SPD stellt Anfrage zur Sicherheit der Stromversorgung in Remscheid

Ist die Stromversorgung in Remscheid gesichert?

Sehr geehrte Frau Oberbürgermeisterin,

in der Sorge um die Stromversorgung der Stadt Remscheid bitten wir Sie, folgende Fragen von der EWR beantworten zu lassen:

1.Ist die Stromversorgung für und in Remscheid gesichert oder können sich Vorfälle wie im Münsterland auch bei uns wiederholen?
2.Gibt es innerhalb des Netzes der EWR gefährdete Netzverbindungen, die auf Strommasten basieren?
3.Wenn ja, wie viel Prozent des Netzes der EWR sind hiervon betroffen und gibt es Programme, die den Ausbau von Erd- und Ringleitungen zum Inhalt haben?
4.Sind der EWR Probleme aus Netzen der Zulieferer bekannt? Wenn ja, gibt es hier ein Konzept, um die Probleme kurzfristig in den Griff zu bekommen?
5.Bestehen die Zuleitungen der Vorlieferanten aus gleichem Material wie die zerstörten Masten und Leitungen im Münsterland? Wenn ja, wann ist mit dem Austausch zu rechnen?

Begründung:

Erst bei Vorfällen wie im Münsterland tritt deutlich zu Tage, wie abhängig unsere Gesellschaft von der permanenten Vorhaltung von elektrischer Energie ist.

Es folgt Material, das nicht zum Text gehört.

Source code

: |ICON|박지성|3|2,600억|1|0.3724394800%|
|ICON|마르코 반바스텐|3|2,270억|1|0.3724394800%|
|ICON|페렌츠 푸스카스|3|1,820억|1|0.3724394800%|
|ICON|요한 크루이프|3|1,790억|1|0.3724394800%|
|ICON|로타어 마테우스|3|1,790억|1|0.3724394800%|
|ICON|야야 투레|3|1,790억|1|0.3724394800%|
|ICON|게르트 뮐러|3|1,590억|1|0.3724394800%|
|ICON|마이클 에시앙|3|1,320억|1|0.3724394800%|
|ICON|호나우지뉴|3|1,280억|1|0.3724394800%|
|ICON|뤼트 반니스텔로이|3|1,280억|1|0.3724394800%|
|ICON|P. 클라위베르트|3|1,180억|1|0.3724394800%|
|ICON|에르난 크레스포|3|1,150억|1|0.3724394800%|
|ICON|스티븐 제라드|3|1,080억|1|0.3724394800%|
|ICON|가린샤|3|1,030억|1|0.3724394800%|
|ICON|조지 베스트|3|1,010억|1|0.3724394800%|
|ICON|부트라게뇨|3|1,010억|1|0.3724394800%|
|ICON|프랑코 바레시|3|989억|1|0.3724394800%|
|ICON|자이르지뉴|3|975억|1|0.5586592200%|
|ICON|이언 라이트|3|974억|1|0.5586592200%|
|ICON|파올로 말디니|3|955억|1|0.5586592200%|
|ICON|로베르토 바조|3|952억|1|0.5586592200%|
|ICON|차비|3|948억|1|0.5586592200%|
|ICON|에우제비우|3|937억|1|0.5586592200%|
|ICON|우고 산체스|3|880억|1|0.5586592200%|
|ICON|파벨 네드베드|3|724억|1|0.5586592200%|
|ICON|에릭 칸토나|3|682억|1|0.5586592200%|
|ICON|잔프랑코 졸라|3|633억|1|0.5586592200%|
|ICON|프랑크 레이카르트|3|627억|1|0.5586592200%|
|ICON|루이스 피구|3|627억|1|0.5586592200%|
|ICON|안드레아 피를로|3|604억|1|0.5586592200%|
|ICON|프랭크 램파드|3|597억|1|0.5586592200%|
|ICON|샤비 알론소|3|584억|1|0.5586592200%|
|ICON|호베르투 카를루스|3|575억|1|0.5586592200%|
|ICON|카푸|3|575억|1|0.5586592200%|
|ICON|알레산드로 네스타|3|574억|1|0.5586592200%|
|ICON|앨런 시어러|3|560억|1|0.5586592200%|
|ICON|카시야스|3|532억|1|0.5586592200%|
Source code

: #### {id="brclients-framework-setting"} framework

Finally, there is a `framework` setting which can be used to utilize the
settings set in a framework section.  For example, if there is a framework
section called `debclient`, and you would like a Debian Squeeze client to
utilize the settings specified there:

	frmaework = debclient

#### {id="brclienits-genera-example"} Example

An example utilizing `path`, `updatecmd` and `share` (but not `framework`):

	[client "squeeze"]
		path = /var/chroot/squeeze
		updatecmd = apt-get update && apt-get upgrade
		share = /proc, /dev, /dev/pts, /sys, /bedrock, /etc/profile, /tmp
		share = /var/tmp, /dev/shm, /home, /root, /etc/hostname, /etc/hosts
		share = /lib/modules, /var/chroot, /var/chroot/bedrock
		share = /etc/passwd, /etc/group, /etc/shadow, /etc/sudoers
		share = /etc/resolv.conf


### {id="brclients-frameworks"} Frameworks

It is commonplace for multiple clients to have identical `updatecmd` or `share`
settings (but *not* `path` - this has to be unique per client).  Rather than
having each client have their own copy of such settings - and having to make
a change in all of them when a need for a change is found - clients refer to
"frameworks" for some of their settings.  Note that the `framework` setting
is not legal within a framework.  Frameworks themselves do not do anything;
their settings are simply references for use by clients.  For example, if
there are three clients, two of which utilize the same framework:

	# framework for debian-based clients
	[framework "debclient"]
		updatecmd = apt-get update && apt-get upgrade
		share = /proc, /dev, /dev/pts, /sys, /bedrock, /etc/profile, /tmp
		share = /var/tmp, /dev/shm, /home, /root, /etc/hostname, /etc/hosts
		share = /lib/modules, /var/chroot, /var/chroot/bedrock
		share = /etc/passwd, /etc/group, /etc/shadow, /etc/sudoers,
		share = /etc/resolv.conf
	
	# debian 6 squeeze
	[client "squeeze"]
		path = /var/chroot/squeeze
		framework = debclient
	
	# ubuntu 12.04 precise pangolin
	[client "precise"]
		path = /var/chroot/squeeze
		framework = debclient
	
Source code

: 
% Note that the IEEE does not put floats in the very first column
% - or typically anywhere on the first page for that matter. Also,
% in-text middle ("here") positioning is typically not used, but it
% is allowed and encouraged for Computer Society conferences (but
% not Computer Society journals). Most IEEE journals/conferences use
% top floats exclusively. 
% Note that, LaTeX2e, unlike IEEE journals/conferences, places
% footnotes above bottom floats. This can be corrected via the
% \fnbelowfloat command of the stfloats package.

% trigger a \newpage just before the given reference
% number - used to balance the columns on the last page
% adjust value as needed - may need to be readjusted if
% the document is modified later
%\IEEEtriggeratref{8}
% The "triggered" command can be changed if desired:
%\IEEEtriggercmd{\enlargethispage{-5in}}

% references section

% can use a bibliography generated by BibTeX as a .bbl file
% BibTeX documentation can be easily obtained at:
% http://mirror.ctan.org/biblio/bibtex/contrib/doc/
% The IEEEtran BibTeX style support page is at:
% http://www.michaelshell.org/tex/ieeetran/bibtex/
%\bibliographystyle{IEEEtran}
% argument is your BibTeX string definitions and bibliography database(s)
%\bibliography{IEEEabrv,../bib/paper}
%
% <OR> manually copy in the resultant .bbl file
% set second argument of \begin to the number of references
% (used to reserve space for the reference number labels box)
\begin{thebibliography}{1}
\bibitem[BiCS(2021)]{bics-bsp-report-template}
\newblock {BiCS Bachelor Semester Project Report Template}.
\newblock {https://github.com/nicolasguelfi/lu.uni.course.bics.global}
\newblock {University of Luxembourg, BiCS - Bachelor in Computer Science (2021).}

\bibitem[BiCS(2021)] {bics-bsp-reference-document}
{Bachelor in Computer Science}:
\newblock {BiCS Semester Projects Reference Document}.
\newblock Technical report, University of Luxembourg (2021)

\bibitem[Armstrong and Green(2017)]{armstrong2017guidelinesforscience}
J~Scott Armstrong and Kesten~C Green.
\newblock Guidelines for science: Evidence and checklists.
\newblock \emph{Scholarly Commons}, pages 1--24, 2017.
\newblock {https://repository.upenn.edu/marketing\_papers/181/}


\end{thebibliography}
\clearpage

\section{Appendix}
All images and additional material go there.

Der Black-Out der Stromversorgung in Deutschland zeigt, dass Stromnetze eng vernetzt sein müssen und dass Sicherheitseinrichtungen redundant ausgeführt werden müssen.

Der wirtschaftliche Schaden durch jeden Stromausfall ist immens hoch. Die Versorgungssicherheit bei der Beurteilung eines Wirtschaftsstandortes spielt daher eine erhebliche Rolle.
Es wurde bisher immer behauptet, dass in der Bundesrepublik Deutschland die Versorgungssicherheit der Strom-, Gas- und Wasserversorgung am höchsten sei und dass Störungen im Minutenbereich behoben werden können.
Diese Behauptung lässt sich nach den neuesten Erkenntnissen so wohl nicht mehr äußern.

Stromversorgung gehört zur Daseinsvorsorge und sollte nicht auf die leichte Schulter genommen werden.